# History of Look



## booth1234

I have been searching for some history on Look and unfortunately have come up with nothing (nothing really on their website that I can see). I am considering buying 595 but want to learn as much about the company before I buy. 

If someone could point me to a website or maybe some of you more knowledgeable members could post some information I would be most obliged 

Thanks for any help

Ryan


----------



## Mapei

Others will probably correct me, but I remember Look as being the same company that helped invent the modern quick-release ski binding. They then turned their attention to bicycle pedals, and then to other bicycle components, including frames. They are a long-established company. They have a history of innovation.


----------



## chas

booth1234 said:


> I have been searching for some history on Look and unfortunately have come up with nothing (nothing really on their website that I can see). I am considering buying 595 but want to learn as much about the company before I buy.
> 
> If someone could point me to a website or maybe some of you more knowledgeable members could post some information I would be most obliged
> 
> Thanks for any help
> 
> Ryan



Hi Ryan,

Here's a link to our info page: http://www.lookcycle.com/infos/?lang=en

If you have any specific questions, just let me know and I'll do my best to answer them :thumbsup: .

*[email protected]*


----------



## Dave Hickey

What he said...and they started making carbon bikes around 1986...Greg Lemond and Bernard Hinault used carbon tubed/aluminum lugged LOOKs in the 1986 Tour De France mountain stages..


----------



## booth1234

Thanks guys!! 

I am looking for their "history of innovation", their racing history and how they started and progressed as a company.

Chas,

This is a great link for what they are doing and the immediate past but I am having a hard time finding anything beyond that. I am trying to dig a little deeper. Or maybe I am looking in the wrong place.:mad2: 

I really don't have specific questions because I know so little  

Any Information that you feel would help, I would be very much happy to hear.

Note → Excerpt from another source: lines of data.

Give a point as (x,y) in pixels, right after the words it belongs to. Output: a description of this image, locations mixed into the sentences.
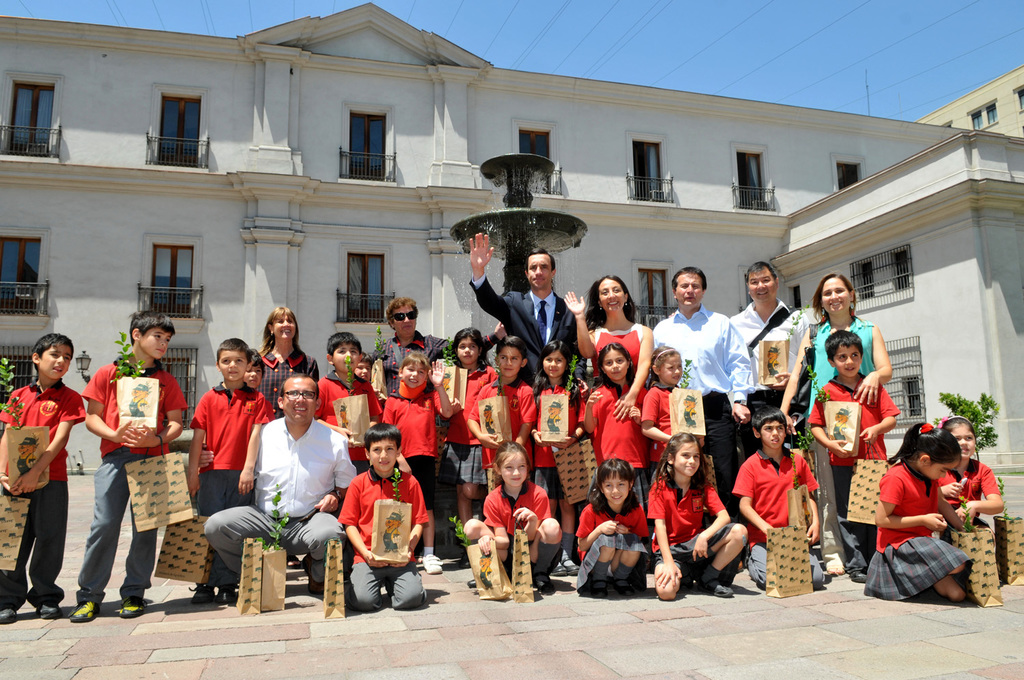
In this picture, we see people (417,378) standing and kneeling. Most of them are holding a bag (566,434) containing plant (449,362) in their hands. Behind them, we see a fountain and a building (663,221) in white color. We even see an iron railing (906,384). At the top of the picture (769,58), we see the sky (708,52) and the wires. It is a sunny day.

Again thanks for all the help and your time!!!

Ryan


----------



## Dave Hickey

Ryan, all of the below teams used LOOK frames at one time

La Vie Clarie- they were the first to ride LOOK frames. 
ONCE
Credit Agricol(spelling)
BigMat
CSC

Bernard Hinault, Greg Lemond, Laurent Jalabert were all top riders


----------



## samh

*old look frames*



Dave Hickey said:


> What he said...and they started making carbon bikes around 1986...Greg Lemond and Bernard Hinault used carbon tubed/aluminum lugged LOOKs in the 1986 Tour De France mountain stages..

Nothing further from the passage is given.